Please set out the lines of all the rows below as one numbered list, skipping any blank lines and leaving the pictures out.
---- Material provided
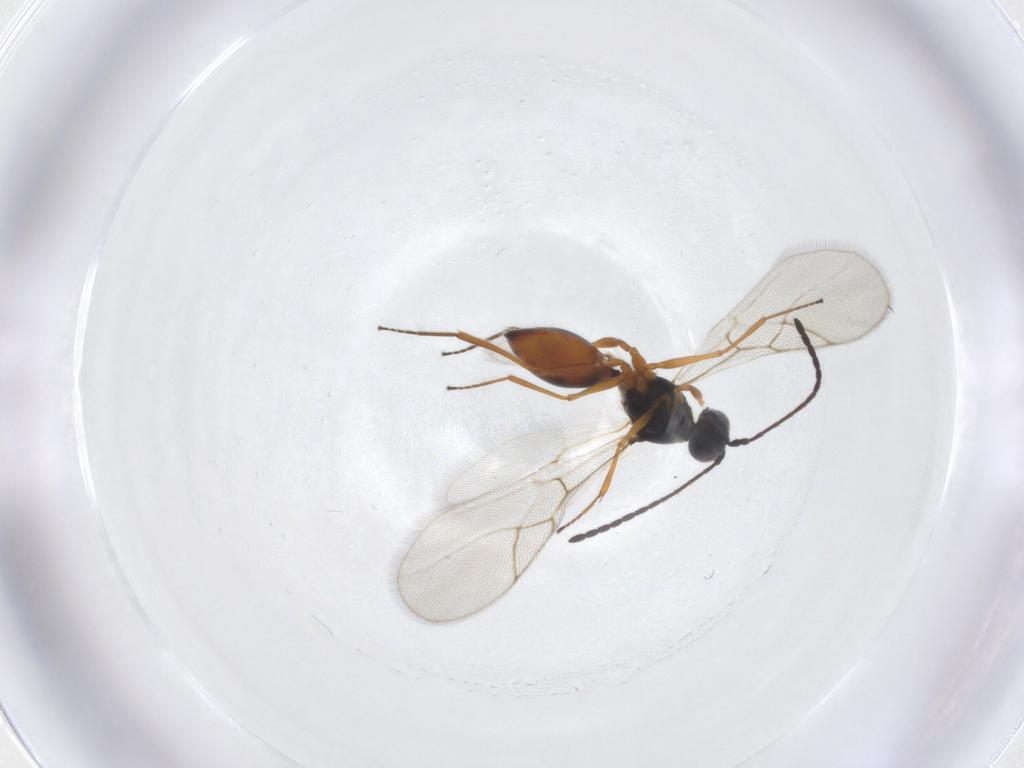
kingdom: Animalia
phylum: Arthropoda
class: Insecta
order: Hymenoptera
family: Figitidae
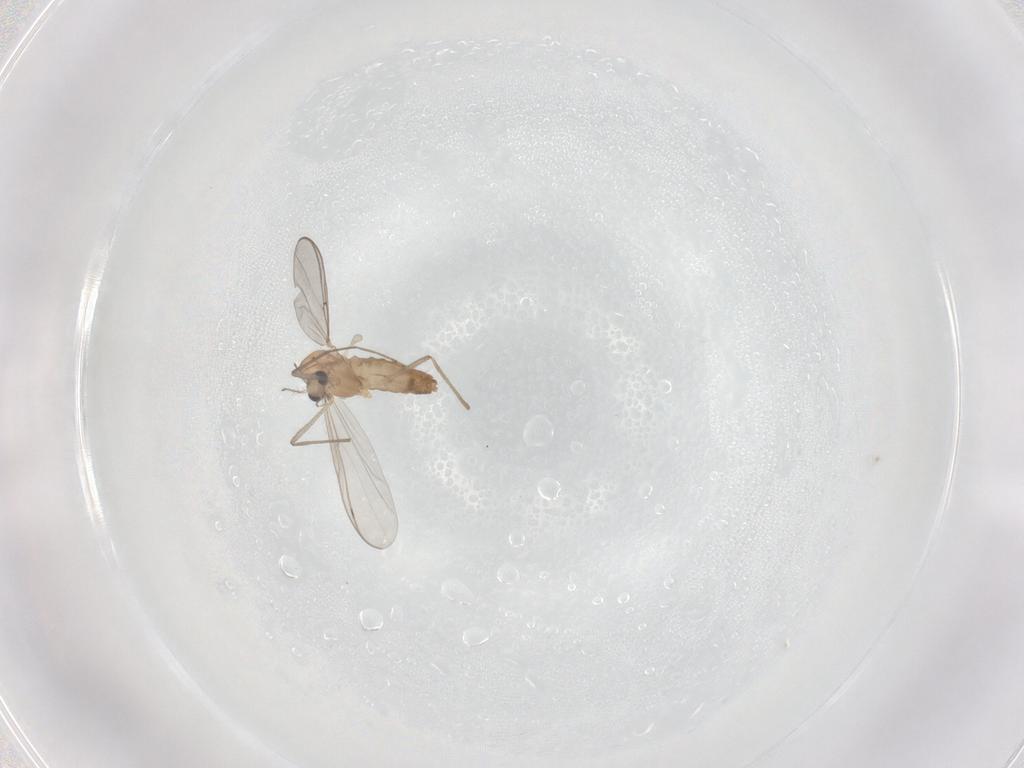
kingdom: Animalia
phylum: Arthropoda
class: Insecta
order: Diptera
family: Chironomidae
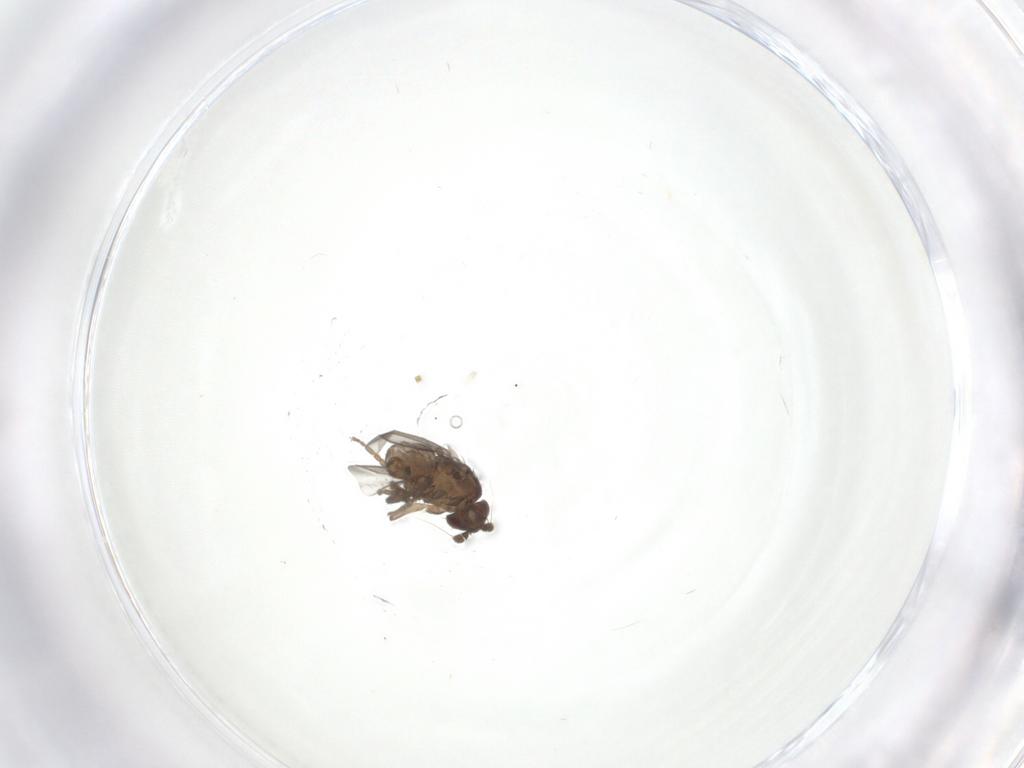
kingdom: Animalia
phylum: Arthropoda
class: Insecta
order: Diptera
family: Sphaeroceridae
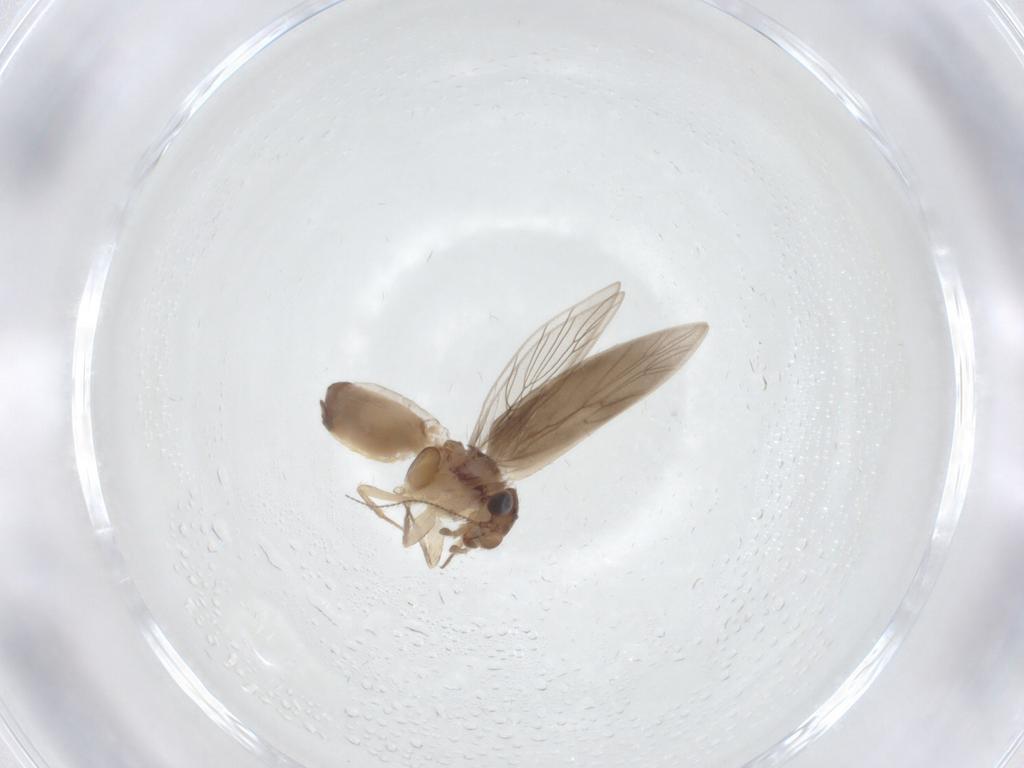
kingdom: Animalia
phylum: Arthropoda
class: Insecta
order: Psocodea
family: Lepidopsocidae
--------
# Output of the task
1. kingdom: Animalia
2. phylum: Arthropoda
3. class: Insecta
4. order: Hymenoptera
5. family: Figitidae
6. kingdom: Animalia
7. phylum: Arthropoda
8. class: Insecta
9. order: Diptera
10. family: Chironomidae
11. kingdom: Animalia
12. phylum: Arthropoda
13. class: Insecta
14. order: Diptera
15. family: Sphaeroceridae
16. kingdom: Animalia
17. phylum: Arthropoda
18. class: Insecta
19. order: Psocodea
20. family: Lepidopsocidae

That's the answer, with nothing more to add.